I learned something new, today. This morning, I headed down to Goose Pond FWA to look for sparrows. It is the start to one of my favorite times of the year. Yes, it is sparrow season. I am going to have an rather abbreviated season this year. I leave for vacation soon. In an attempt to make the most of sparrow season, I headed down to my favorite spot to look for sparrows. Activity was slow at first. The weeds are very tall this year, and there is very little foxtail. What foxtail there is is being overgrown by thistle. The area is also a bit dry. My hopes for a LeConte's or a Nelson's Sparrow this year are low.

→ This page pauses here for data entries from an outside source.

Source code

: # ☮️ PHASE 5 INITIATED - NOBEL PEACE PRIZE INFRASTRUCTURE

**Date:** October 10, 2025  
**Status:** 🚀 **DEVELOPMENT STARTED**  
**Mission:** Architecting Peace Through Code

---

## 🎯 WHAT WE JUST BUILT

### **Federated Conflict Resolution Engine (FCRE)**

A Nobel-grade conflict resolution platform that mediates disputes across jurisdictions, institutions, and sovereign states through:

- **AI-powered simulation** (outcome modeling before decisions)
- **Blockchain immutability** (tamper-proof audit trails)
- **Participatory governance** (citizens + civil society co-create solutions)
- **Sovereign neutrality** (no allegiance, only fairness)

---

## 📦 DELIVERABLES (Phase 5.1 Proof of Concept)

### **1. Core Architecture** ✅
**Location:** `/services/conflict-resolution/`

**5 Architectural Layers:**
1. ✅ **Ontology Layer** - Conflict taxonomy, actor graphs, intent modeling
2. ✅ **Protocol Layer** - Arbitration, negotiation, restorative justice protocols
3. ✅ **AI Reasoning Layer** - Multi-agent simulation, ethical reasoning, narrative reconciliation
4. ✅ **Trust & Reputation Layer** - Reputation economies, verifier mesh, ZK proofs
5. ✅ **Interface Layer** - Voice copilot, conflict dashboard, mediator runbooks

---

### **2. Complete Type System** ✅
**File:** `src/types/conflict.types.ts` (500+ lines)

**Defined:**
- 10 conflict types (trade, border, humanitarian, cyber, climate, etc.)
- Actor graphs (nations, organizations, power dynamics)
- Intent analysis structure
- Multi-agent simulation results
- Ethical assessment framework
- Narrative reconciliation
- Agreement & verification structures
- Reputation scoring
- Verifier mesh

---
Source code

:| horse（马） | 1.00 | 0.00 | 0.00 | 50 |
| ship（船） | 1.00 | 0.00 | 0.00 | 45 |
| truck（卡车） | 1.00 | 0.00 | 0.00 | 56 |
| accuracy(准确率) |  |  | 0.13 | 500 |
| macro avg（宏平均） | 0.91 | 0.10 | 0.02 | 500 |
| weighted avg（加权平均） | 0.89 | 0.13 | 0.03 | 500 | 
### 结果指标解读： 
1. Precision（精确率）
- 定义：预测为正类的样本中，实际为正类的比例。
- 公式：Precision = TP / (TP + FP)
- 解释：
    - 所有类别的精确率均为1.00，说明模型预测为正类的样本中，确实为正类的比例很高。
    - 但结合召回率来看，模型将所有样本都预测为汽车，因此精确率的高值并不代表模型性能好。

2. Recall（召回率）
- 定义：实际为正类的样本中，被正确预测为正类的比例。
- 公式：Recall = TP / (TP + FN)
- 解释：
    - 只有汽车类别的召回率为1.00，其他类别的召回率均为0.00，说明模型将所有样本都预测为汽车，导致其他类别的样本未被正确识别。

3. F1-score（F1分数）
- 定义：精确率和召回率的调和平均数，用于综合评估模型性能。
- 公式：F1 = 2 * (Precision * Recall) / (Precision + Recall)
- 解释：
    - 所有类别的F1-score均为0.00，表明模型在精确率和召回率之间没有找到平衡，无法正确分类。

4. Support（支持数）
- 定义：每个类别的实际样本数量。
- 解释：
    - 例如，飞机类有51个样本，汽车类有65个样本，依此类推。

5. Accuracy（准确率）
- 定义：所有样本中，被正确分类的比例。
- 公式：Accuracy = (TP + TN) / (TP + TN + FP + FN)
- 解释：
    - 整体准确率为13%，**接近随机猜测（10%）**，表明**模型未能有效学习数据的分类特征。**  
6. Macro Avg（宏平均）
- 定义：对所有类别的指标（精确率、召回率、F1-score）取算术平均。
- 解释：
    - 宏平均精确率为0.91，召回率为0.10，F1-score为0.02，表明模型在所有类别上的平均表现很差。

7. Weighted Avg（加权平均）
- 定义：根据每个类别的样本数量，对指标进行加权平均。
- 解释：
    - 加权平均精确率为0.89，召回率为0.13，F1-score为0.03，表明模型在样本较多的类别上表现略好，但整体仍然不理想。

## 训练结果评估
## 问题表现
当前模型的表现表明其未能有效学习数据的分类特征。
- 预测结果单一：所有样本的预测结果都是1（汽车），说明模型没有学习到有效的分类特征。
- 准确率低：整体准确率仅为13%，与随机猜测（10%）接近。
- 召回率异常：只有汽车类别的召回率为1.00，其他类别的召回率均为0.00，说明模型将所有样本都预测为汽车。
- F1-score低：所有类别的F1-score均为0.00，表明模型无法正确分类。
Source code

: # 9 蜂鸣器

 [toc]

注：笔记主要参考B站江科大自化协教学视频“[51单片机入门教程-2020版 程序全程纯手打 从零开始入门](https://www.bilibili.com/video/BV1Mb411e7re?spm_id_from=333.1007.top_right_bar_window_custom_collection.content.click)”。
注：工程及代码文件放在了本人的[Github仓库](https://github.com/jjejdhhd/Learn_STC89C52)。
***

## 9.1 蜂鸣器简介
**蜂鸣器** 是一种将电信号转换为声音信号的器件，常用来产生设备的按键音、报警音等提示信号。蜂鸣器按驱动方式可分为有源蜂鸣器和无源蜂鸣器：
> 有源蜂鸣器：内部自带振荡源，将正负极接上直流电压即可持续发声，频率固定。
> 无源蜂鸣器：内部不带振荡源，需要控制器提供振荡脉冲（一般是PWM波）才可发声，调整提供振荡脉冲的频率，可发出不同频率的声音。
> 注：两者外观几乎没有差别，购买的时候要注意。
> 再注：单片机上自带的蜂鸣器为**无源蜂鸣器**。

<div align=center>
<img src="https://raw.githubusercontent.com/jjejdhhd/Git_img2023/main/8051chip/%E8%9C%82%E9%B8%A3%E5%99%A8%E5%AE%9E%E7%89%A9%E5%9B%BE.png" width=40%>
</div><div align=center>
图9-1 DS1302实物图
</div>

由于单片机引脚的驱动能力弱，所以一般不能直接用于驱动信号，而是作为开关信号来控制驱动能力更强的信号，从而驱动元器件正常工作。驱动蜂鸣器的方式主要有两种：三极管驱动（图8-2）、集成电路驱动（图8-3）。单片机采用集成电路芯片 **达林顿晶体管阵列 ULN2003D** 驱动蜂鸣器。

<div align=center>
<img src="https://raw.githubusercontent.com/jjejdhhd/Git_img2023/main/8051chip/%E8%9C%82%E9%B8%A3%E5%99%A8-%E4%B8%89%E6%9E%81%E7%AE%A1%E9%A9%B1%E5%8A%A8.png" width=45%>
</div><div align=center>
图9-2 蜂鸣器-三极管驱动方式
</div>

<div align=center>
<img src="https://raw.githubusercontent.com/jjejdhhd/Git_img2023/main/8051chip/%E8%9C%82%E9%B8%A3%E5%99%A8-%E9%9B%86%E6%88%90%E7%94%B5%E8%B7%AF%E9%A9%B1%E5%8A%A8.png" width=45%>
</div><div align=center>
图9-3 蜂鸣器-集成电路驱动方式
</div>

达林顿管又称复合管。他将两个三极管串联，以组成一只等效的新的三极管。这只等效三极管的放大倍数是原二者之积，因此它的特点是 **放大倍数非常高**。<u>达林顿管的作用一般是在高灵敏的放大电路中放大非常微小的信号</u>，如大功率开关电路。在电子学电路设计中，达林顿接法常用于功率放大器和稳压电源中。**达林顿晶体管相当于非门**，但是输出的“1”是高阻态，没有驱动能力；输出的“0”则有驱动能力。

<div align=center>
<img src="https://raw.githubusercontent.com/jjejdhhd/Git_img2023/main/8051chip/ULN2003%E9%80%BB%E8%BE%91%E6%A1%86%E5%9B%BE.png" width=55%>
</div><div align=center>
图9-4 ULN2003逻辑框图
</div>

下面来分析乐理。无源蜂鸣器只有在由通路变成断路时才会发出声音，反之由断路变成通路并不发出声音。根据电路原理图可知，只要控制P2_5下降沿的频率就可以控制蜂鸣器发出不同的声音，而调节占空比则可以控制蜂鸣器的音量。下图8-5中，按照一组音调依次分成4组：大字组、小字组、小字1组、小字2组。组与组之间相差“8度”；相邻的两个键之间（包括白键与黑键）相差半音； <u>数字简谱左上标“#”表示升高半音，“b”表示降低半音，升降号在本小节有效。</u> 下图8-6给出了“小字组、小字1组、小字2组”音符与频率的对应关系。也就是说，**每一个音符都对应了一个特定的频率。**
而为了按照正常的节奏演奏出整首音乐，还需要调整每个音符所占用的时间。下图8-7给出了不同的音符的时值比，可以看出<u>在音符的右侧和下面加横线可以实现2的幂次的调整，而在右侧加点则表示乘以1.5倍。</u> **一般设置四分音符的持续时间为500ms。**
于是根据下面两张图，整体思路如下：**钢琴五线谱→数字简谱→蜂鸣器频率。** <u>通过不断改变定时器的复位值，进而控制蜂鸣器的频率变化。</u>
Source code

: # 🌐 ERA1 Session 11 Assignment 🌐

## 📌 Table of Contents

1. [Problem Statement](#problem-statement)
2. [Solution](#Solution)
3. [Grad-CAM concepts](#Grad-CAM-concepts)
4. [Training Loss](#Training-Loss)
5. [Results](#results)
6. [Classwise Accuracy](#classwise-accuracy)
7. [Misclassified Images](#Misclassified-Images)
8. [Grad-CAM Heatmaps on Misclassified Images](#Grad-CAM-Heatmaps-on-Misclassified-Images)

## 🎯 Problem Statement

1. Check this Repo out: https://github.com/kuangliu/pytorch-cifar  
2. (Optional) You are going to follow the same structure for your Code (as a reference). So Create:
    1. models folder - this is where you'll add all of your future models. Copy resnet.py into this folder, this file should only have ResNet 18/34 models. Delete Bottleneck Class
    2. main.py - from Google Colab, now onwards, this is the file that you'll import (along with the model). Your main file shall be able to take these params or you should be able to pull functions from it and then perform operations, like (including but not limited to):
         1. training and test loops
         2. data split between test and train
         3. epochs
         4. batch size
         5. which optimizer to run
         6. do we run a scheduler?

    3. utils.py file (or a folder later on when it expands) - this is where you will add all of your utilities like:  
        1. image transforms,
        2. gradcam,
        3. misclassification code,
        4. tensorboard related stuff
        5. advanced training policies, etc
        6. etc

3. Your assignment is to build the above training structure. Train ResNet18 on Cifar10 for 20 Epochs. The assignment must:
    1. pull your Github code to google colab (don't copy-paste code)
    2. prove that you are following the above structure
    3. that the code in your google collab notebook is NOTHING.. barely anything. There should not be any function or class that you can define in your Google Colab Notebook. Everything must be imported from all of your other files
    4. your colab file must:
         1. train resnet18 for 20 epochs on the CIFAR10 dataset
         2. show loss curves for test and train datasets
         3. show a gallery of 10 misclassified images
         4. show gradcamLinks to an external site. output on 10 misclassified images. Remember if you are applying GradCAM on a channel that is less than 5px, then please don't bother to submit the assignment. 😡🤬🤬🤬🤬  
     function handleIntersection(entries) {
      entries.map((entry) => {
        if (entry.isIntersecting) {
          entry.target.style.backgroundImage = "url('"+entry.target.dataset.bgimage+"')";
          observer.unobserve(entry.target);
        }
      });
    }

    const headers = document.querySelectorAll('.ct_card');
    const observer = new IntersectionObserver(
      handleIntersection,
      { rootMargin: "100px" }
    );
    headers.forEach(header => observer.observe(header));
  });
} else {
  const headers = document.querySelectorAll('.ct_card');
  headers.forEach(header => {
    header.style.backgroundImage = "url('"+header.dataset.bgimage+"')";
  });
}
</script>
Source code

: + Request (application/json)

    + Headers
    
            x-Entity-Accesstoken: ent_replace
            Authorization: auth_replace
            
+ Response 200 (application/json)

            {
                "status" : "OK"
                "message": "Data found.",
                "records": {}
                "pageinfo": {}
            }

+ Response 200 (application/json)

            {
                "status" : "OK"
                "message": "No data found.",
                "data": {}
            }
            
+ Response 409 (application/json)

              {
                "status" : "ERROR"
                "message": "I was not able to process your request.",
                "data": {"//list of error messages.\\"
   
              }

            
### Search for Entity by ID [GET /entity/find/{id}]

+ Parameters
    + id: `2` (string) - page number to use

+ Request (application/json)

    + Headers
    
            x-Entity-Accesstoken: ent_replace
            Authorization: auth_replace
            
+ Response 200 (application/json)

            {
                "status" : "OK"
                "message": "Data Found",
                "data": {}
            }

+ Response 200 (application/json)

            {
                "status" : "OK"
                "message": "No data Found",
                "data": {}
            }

What I did have was a decent (but still a low) number of Swamp Sparrows. I also had several Lincoln's and Savannah. Oddly, I only saw one Song Sparrow. Other species included a single Field Sparrow, a few Palm Warblers, several Common Yellowthroat, two Northern Harrier, a few reclusive immature White-crowned Sparrows, and lots of Red-winged Blackbirds. I also had a couple families of Sedge Wren. There were a number of flybys, too: Wood Duck and Mallard, a couple squadrons of American White Pelican, Wilson's Snipe, Greater Yellowlegs, a small flock of Tree Swallows, and some Sandhill Cranes.
While trying to pish out some sparrows on one side of the road, I could here the familiar grunting croak of a Sedge Wren coming from behind me. So, I turned around and started pishing at that side of the road. I was pleasantly surprised to see two or three birds working their way toward me. One popped up for some open shots before diving back down to crawl closer under the cover of the grasses. While watching this bird, I could see something bright and white flitting up and down in the distance. The bird slowly worked its way closer and then popped up behind some thin grasses. I could see that it was a white Sedge Wren. I stepped to where I could see it better and redoubled my efforts to pish it in. It disappeared. Going back to the others, I pished in a rather ragged looking juvenile that was clearly still molting some feathers. I turned to look to my right, and the pale bird was perched up and watching me. Finally, I was able to work out a few shots.
In the field, I would have called this a leucistic bird; meaning that the bird was failing to produce melanin for pigmentation. This is usually seen as patchy white spots on birds. In more extreme instances, everything but the eye of the bird lacks pigment and is white. Upon looking at the photos of this bird, this bird is definitely producing some melanin. The bird has some pigment throughout, but not enough pigment to produce the correct coloration. It looks like it has been dipped in a thin coat of white paint. This is referred to as "dilute plumage". I have never heard this term before or seen a bird quite like this. Pretty interesting. I was glad I got to get some pictures of this little guy.